Study material ::
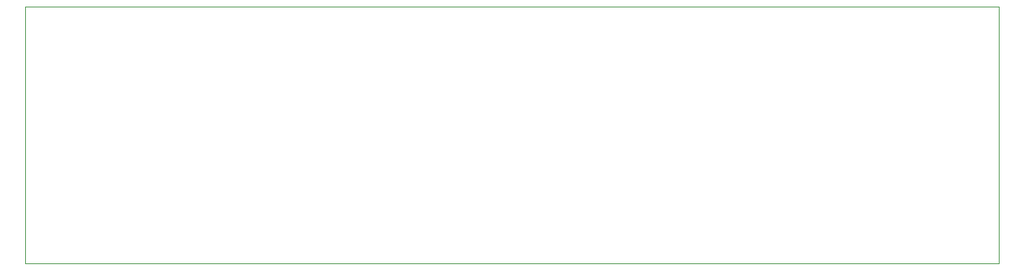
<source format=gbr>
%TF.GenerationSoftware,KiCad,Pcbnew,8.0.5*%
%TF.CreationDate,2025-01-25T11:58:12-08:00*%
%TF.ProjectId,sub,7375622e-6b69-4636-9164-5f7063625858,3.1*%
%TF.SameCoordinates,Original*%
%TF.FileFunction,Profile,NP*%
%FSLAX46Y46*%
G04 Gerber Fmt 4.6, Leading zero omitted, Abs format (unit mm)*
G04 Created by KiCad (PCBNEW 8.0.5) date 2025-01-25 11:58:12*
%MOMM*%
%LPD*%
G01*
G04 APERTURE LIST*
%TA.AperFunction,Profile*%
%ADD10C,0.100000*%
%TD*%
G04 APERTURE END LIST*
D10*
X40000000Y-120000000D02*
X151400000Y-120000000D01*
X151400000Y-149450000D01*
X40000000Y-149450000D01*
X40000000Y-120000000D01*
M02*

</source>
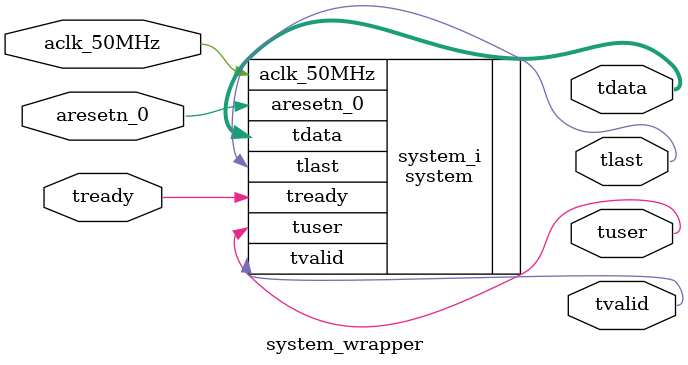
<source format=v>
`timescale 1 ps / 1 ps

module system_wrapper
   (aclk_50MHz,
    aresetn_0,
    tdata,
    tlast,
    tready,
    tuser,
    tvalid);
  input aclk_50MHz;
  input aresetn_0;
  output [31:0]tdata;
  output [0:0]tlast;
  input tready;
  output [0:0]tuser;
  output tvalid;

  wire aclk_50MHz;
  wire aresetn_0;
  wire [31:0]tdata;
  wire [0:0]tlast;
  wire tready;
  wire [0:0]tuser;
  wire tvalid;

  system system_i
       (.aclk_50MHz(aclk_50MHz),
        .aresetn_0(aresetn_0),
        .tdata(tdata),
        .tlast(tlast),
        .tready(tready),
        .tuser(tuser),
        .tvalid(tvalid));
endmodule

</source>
* * *
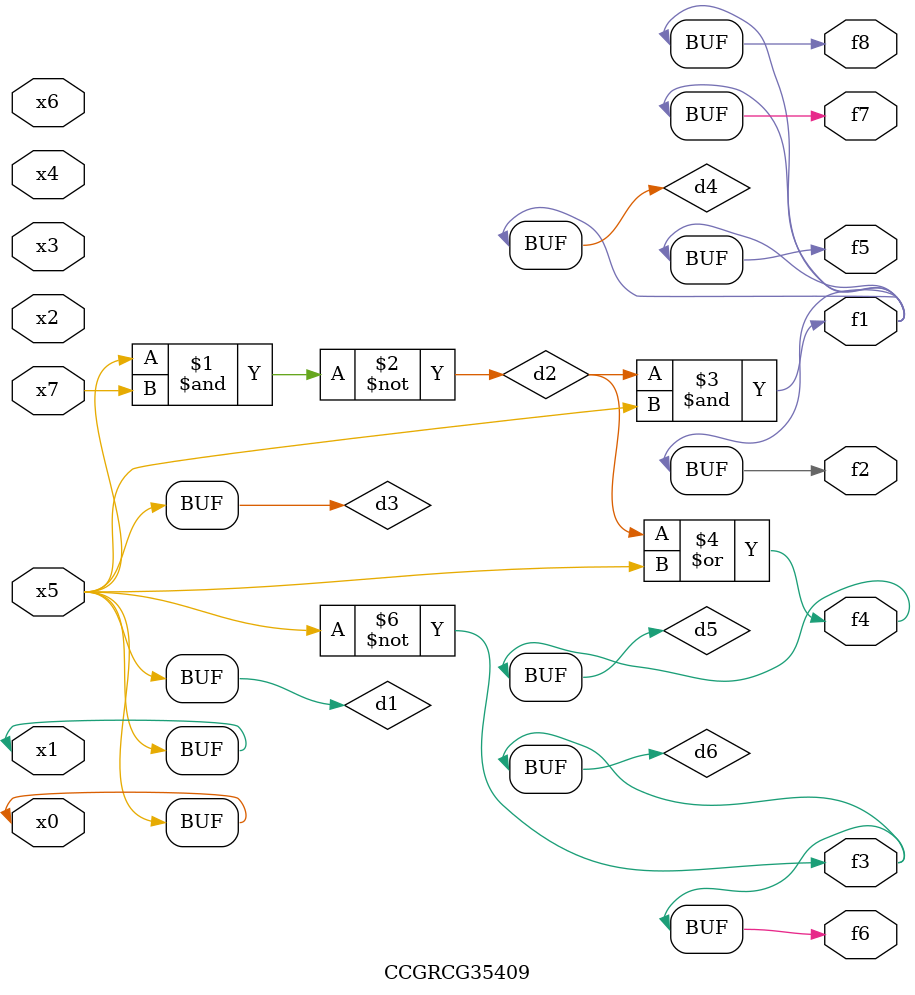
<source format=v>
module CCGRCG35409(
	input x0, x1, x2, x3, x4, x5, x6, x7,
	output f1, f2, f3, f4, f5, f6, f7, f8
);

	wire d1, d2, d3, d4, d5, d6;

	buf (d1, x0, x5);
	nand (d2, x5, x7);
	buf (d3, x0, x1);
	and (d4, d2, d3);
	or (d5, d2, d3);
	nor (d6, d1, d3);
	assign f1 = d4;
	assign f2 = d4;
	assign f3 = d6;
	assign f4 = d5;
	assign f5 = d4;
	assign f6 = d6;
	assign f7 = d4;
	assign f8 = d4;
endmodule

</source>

Task item :: When a line in the material includes the word "tdata", copy it out.

Exercise result ::
    tdata,
  output [31:0]tdata;
  wire [31:0]tdata;
        .tdata(tdata),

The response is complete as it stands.